The largest problem for OS reliability is device drivers, which according to one study, can have three to seven times as many bugs as the rest of the kernel [3]. Many operating systems, like Linux, load drivers into the address space of the running kernel. This makes calling them efficient because they share the kernel address space and run with full kernel privileges. But it also makes them dangerous, as a single driver bug can crash the whole system. Drivers are often buggy because writing a correct driver requires knowledge of poorly documented features of the kernel programming environment, and drivers are often written by device manufacturers who are not seasoned kernel developers.
Mondriaan Memory Protection (MMP) is a fine-grained hardware memory protection scheme that equips OS developers with a powerful and simple tool to increase reliability [7]. From an OS developer's perspective, MMP supersedes the protection part of a page table, providing permissions granularity down to single 32-bit words. It does not replace the page table structure, which is still needed if the system requires virtual address translation.
In this paper, we describe how MMP can be used to increase the robustness of an operating system, without compromising its performance.

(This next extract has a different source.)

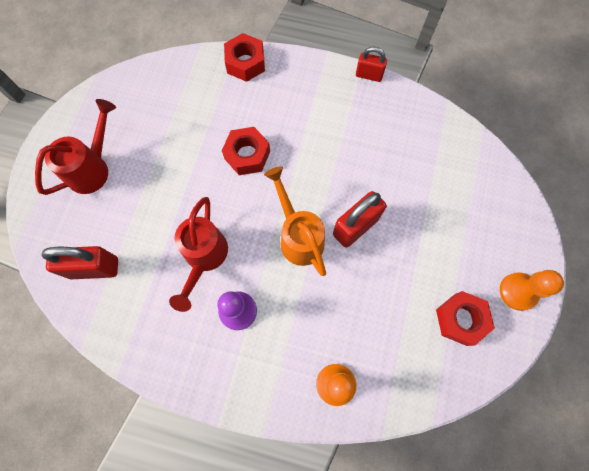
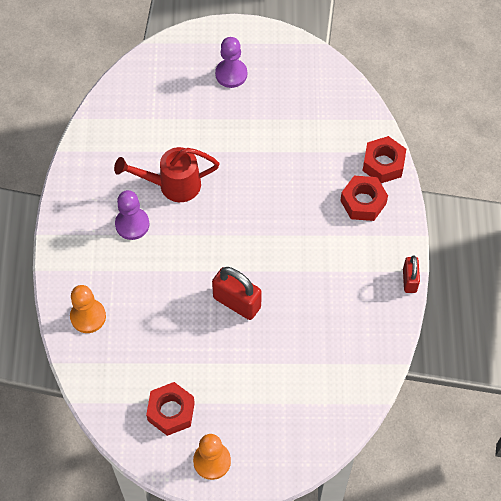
camera: 75 degrees right, 10 degrees down
red watering can [35,99,116,195] -> purple pawn [215,37,247,88]
red padlock [42,246,118,279] -> none
red nut [222,127,270,175] -> red nut moved to [340,176,388,221]
orange watering can [264,166,326,276] -> none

We can enforce the existing boundaries between dynamically loaded kernel modules and the core of the kernel, which is currently only protected by programmer convention. Although memory corruption is only one possible failure mode of a poorly behaved device driver (others include leaving interrupts disabled, breaking the lock discipline, or excessive resource consumption), it is the most common and the most difficult to guard against efficiently. Once boundaries with kernel modules are enforceable, we can begin dividing the core kernel into protected subcomponents to improve maintainability.